Il progetto firmato Silvia Di Gregorio, Bex Gunther e Denise Santoro, che proprio nel “pilot” dà il peggio di sé, guarda a quei dialoghi apparentemente semplici, normali, appartenenti al vissuto quotidiano dello spettatore medio resi celebri in SKAM Italia da Ludovico Bessegato, in quel caso perfettamente pesati e centrati ma qui costantemente artificiosi, anche se non soprattutto a causa della recitazione dei suoi protagonisti Veronique Charlotte, Rodrigo Robbiati, Ester Pantano e Alessio Lu, che non appare mai fluida, autentica, credibile.
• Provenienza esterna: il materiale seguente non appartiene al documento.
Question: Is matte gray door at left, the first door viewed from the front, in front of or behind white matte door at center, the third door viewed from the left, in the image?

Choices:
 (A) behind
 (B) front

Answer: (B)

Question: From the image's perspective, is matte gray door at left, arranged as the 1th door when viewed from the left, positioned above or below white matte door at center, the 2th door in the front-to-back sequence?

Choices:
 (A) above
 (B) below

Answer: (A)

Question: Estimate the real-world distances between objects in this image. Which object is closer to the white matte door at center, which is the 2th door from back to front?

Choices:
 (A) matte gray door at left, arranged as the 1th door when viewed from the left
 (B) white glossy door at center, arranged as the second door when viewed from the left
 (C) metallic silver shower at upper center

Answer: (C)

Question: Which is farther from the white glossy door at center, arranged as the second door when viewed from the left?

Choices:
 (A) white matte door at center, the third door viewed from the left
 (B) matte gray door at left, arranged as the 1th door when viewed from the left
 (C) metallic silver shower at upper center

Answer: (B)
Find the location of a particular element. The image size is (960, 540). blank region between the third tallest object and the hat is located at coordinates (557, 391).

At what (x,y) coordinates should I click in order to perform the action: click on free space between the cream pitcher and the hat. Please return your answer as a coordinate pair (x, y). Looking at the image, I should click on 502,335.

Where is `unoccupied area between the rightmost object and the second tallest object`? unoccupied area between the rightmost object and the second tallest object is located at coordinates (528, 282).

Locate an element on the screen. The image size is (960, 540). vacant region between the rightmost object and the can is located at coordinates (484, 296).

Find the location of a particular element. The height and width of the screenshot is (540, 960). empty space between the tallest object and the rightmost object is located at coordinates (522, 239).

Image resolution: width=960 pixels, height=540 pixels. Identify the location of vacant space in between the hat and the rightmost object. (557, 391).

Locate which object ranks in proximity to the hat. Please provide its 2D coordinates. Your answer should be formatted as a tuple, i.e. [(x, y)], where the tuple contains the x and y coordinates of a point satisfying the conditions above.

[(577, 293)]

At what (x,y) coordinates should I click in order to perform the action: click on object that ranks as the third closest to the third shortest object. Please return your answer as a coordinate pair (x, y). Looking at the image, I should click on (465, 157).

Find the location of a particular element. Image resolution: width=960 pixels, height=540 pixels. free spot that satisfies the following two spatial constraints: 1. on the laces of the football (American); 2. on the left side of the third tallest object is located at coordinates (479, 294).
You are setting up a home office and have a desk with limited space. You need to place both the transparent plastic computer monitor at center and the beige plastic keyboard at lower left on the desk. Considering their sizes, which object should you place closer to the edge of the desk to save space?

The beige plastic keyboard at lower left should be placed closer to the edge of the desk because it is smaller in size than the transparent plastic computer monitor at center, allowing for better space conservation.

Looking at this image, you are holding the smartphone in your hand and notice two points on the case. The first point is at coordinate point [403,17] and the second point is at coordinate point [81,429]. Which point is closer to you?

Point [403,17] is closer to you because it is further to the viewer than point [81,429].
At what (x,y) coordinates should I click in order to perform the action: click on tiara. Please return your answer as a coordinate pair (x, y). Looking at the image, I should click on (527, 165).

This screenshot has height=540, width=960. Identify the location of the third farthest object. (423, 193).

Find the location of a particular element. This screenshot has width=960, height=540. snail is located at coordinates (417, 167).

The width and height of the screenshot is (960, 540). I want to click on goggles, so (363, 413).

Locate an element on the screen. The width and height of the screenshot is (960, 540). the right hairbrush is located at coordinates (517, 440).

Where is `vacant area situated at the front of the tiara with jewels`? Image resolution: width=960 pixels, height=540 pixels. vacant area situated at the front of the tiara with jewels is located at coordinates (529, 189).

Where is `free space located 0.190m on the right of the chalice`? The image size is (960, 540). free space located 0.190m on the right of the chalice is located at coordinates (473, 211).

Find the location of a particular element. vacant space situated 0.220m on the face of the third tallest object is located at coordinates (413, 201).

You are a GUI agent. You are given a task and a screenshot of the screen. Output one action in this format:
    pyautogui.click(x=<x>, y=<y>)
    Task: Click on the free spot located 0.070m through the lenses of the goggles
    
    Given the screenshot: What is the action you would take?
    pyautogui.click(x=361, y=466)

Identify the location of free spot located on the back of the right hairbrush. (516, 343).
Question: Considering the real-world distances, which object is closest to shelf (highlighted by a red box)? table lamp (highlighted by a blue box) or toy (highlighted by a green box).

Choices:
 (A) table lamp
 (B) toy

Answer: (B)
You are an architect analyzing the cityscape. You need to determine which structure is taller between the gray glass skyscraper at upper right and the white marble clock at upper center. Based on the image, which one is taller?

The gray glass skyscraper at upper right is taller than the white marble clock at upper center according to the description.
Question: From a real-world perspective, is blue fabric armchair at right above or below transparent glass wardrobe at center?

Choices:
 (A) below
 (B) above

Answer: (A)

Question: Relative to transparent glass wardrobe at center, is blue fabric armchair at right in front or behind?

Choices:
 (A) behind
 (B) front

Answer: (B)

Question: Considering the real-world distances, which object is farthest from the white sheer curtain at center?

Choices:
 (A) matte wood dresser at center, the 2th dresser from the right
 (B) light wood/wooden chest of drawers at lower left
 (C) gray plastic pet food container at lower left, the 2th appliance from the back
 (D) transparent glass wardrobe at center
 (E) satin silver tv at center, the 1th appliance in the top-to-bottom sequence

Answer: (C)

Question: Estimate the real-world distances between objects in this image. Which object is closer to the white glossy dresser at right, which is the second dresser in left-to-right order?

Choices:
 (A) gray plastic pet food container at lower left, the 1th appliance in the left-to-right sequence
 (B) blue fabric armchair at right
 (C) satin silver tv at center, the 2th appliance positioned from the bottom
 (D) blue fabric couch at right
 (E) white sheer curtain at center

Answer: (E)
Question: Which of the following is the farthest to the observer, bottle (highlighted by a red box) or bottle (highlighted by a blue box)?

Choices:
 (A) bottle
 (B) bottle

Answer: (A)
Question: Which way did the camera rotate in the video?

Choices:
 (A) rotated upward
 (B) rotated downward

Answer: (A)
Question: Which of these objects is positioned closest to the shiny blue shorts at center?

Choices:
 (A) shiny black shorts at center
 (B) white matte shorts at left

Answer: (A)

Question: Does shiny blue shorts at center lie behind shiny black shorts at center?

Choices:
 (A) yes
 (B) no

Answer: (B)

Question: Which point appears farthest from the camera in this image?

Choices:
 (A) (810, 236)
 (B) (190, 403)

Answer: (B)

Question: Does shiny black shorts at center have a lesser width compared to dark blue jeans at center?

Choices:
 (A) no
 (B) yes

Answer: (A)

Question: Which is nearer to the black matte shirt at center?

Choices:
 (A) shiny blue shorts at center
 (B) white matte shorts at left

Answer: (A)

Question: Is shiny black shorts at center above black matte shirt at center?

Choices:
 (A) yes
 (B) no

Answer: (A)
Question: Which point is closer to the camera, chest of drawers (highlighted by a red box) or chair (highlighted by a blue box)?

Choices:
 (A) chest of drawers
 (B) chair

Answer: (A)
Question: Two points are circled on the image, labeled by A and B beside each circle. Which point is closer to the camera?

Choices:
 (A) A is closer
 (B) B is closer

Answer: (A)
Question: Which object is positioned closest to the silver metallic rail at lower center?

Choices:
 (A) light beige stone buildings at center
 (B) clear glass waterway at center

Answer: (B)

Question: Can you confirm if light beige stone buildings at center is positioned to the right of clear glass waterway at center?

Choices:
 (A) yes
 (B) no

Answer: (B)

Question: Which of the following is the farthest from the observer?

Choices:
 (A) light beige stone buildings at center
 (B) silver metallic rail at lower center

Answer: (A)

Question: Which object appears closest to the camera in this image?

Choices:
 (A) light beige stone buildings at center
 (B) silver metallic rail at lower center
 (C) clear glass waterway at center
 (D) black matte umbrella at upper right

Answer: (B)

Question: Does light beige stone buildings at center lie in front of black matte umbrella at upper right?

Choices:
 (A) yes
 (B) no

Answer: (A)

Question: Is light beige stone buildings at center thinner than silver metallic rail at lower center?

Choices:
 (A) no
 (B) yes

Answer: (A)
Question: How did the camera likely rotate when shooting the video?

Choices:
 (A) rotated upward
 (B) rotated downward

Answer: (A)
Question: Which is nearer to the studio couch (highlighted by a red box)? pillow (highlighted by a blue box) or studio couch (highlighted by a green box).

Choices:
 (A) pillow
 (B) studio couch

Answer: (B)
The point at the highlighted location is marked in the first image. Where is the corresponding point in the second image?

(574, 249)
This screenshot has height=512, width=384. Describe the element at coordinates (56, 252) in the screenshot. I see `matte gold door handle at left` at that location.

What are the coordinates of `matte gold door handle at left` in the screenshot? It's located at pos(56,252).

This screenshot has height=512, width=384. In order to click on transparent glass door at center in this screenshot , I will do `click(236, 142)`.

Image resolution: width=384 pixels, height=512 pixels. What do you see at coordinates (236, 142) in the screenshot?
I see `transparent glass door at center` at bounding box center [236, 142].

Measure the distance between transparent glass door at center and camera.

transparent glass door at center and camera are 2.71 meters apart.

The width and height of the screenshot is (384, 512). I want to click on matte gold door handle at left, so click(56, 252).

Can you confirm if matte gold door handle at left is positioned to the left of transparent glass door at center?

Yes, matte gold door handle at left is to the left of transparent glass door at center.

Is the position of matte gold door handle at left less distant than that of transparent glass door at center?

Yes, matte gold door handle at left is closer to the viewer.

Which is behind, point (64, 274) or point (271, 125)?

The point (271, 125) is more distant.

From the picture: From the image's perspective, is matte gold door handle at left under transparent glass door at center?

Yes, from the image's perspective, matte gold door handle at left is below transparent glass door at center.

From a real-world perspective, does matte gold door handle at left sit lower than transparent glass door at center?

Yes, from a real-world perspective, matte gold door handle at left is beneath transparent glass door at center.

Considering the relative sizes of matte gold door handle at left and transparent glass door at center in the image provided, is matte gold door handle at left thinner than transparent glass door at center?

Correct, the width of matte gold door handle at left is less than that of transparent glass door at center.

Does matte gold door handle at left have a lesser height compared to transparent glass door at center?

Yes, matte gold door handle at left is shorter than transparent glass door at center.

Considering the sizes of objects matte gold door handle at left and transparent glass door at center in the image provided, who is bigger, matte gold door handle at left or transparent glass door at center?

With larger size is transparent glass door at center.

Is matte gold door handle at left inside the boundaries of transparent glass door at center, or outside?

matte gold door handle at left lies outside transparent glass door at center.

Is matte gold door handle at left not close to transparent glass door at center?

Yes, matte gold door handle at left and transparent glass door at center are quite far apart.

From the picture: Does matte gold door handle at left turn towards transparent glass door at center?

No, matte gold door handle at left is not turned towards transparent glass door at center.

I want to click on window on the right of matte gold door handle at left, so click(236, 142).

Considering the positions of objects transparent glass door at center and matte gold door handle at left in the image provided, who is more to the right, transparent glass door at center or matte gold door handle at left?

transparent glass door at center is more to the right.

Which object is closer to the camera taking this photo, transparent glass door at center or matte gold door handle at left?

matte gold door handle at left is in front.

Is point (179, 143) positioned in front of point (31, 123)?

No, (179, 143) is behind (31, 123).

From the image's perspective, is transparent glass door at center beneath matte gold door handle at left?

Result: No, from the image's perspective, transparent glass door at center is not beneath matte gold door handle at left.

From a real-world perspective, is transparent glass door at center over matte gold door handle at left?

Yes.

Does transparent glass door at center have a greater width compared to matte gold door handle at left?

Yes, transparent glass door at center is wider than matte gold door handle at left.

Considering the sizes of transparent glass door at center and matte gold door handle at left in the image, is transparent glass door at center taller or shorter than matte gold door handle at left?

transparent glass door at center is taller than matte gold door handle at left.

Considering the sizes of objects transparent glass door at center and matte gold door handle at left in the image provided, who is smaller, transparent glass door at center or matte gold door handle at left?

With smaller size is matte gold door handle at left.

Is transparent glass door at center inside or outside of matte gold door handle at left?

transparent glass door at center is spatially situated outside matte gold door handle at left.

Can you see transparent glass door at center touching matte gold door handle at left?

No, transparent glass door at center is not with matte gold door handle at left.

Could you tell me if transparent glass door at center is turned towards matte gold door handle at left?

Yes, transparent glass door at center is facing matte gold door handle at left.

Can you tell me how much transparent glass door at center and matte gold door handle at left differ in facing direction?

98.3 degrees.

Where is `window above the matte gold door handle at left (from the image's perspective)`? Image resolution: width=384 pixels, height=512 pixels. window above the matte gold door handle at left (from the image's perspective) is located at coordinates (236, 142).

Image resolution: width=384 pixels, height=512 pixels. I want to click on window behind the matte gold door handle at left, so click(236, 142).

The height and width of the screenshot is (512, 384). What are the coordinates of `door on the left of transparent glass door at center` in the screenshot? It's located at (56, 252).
No, non ci si inventa neorealisti

L’ultima puntata, la più lunga e forse più ambiziosa, è da questo punto di vista esplicativa.  Zhang, fidanzato e con un lavoro strapagato tra i grattacieli di Milano, sogna di fare la drag queen. Ma è un mondo che non può condividere perché il suo compagno, Antoine, non fa altro che deridere il suo progetto di esibirsi in abiti femminili.

La call del Love Club, in cerca di nuovi performer per la sua più grande serata, è l’occasione che Zhang stava aspettando, se non fosse che l’amato lo aggredisca fisicamente e verbalmente, perché mai del tutto accettatosi e in imbarazzo dinanzi ad un compagno en-travesti. In poco meno di 40 minuti Mario Piredda sviscera la storia di Zhang, ragazzo di origini cinesi che si affida alle proprie radici per trasformarsi in Lady Luck, con Lu che fatica tremendamente a dare verosimiglianza ad un personaggio tanto complesso, soprattutto nel momento in cui deve recitare dialoghi che certamente non spiccano per profondità e originalità.

Il furente litigio in strada che si fa attesa liberazione è in tal senso quasi parodistico, con lirico coming out finale sulle note di Una Furtiva Lagrima di Gaetano Donizetti a certificare una scontentezza di fondo e una disarmante leggerezza nell’affrontare determinate tematiche.

Love Club si brucia al cospetto di un’ambizione che non tiene il passo produttivo, registico, interpretativo e autoriale,  accartocciandosi su quattro storielle da poche pagine di sceneggiatura che avrebbero meritato più incisività, consapevole responsabilità, meno scontentezza e molta più attenzione in tutti i suoi dettagli.